Timothy Law Snyder chosen to lead Loyola Marymount University

March 30--The Loyola Marymount University Board of Trustees has selected a former administrator from another Jesuit institution to lead the Los Angeles campus, officials announced Friday.

Timothy Law Snyder will be the 16th president when he takes over in June. He will replace David W. Burcham, who has served as president since 2010 and is retiring. Burcham was previously the interim president and provost at the campus and a top administrator of Loyola Law School near downtown.

Thirty-five trustees voted to approve Snyder; there was one abstention.

Loyola Marymount University has nearly 9,400 students. The school did not disclose how much Snyder would be paid.

Snyder is Catholic but is not a priest and would be the school's second lay president. Burcham, a Protestant, was the first.

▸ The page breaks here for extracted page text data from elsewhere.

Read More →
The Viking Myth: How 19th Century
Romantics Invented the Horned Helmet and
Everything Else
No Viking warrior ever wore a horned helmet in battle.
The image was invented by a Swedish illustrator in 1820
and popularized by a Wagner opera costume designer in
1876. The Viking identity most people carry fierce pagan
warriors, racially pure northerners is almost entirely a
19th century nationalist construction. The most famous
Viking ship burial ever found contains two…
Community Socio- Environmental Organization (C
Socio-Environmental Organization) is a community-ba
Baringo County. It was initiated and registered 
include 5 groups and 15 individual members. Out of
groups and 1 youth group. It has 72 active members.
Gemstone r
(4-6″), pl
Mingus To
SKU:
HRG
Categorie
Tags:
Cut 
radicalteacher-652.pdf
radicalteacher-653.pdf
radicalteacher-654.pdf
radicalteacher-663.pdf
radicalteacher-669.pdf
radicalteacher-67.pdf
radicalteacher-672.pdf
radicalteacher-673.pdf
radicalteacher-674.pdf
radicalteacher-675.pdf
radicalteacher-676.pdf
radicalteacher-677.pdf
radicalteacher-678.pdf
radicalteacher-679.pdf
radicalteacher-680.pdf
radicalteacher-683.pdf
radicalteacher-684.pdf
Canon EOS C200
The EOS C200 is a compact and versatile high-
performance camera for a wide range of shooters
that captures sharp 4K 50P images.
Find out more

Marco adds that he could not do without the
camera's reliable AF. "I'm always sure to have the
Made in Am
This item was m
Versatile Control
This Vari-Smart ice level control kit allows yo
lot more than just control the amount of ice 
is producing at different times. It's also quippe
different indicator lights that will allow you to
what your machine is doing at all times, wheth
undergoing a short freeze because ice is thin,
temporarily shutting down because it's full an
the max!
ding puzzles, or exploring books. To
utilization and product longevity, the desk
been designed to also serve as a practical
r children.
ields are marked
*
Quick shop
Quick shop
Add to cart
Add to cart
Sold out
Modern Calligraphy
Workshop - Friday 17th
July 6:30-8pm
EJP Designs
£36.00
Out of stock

An increasing number of Catholic universities across the country have lay presidents.

Snyder received his undergraduate degrees from the University of Toledo and conducted his graduate work at Princeton University. He has worked at the Berklee College of Music, the Wharton School at the University of Pennsylvania, and Georgetown University. He was an administrator and professor of mathematical sciences at Loyola University Maryland from 2007 to 2014.

Snyder said he took the job because it was an "extraordinary" opportunity. "I was very impressed with the faculty, the staff, the administration," he said.

The 56-year-old has worked at three other Jesuit institutions and said "it is the best system for education that presently exists." He said he hopes to provide more financial aid to students to increase access and diversity. Eighty-three percent of incoming freshmen received some form of financial aid last year, according to the school.

Snyder also said he would like to encourage students to study abroad more and create more partnerships between the school and technology, film and fine arts companies. "L.A. is one of the most creative places in the world ... and we should take advantage of that," he said.